For me, the person I felt worst for is Claire. I read this book on my Kindle and I have never highlighted so many things in a book before. One of the things that Claire notices that during her struggle with knowing she is rapidly losing a grip on reality is the fact that at times, she's fully aware of what's going on. While she is grateful that she still knows certain things, it terrifies her that she knows what's happening. She says, "This part is the worst part. The part when I know what I am losing. This is the part I never want to end and the part I want over now." 

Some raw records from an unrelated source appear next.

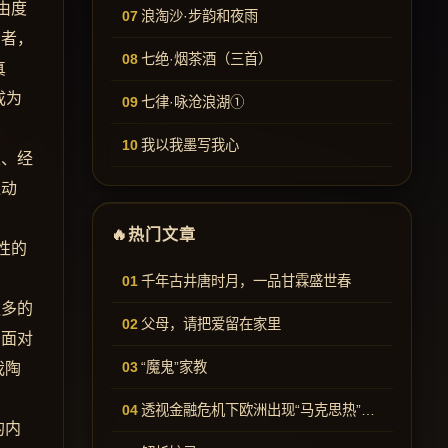
由度
浪淘沙·步韵和夜雨
习者，
七绝·烟茶酒（三首）
真
成为
七律·咏沧浪湖①
我以我墨写我心
立、经
推动
。
热门文章
性的
千年古井唐时月，一品甘霖盛世春
更多的
父母，请把爱留在家里
于面对
“魔鬼”家教
我陶
透视金融危机下欧洲出现“马克思热”的现象
的内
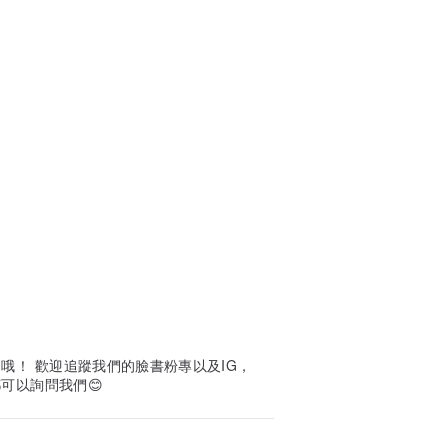
哦！ 歡迎追蹤我們的臉書粉專以及IG，
可以詢問我們😊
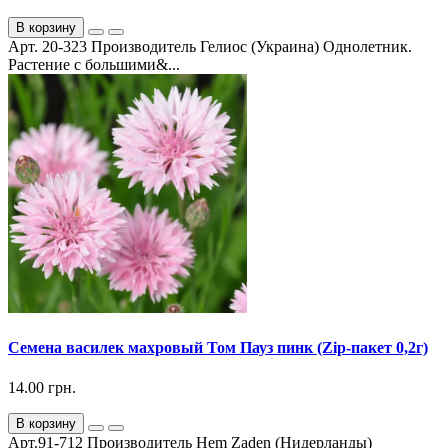
В корзину
Арт. 20-323 Производитель Гелиос (Украина) Однолетник.
Растение с большими&...
Семена василек махровый Том Пауз пинк (Zip-пакет 0,2г)
14.00 грн.
В корзину
Арт.91-712 Производитель Hem Zaden (Нидерланды)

The other part that really stuck out for me is when she observes that when trying to come up with a witty retort to someone, "I am not a pitiable person, and not just a disease. But nothing comes to mind, which reminds me, only too clearly, that I am both."

Even though the book is filled with sadness, there are happy moments, too. And the main message of this book is love. Claire's husband loves her so much that he finds a way to break through his wife's disease and finds the love they used to share. I won't go into that here, but if you read this book, I guarantee that you will find what Greg does unforgettable. 

This book was so wonderful for several reasons. One, I really cared about these characters and that says to me that the author possesses real talent to make me have compassion for people who aren't even real. Two, it is a book that I know will stick with me. Three, it brings awareness to a horrible disease that I can only pray we will see a cure for someday soon. Alzheimer's robs people of their most cherished family members. I lost my grandmother to this monster and think of  how hard it was to actually grieve for her while she was physically still here. For more information visit 

*Book provided by publisher on NetGalley in exchange for an honest review* Thank you for the opportunity to read this novel.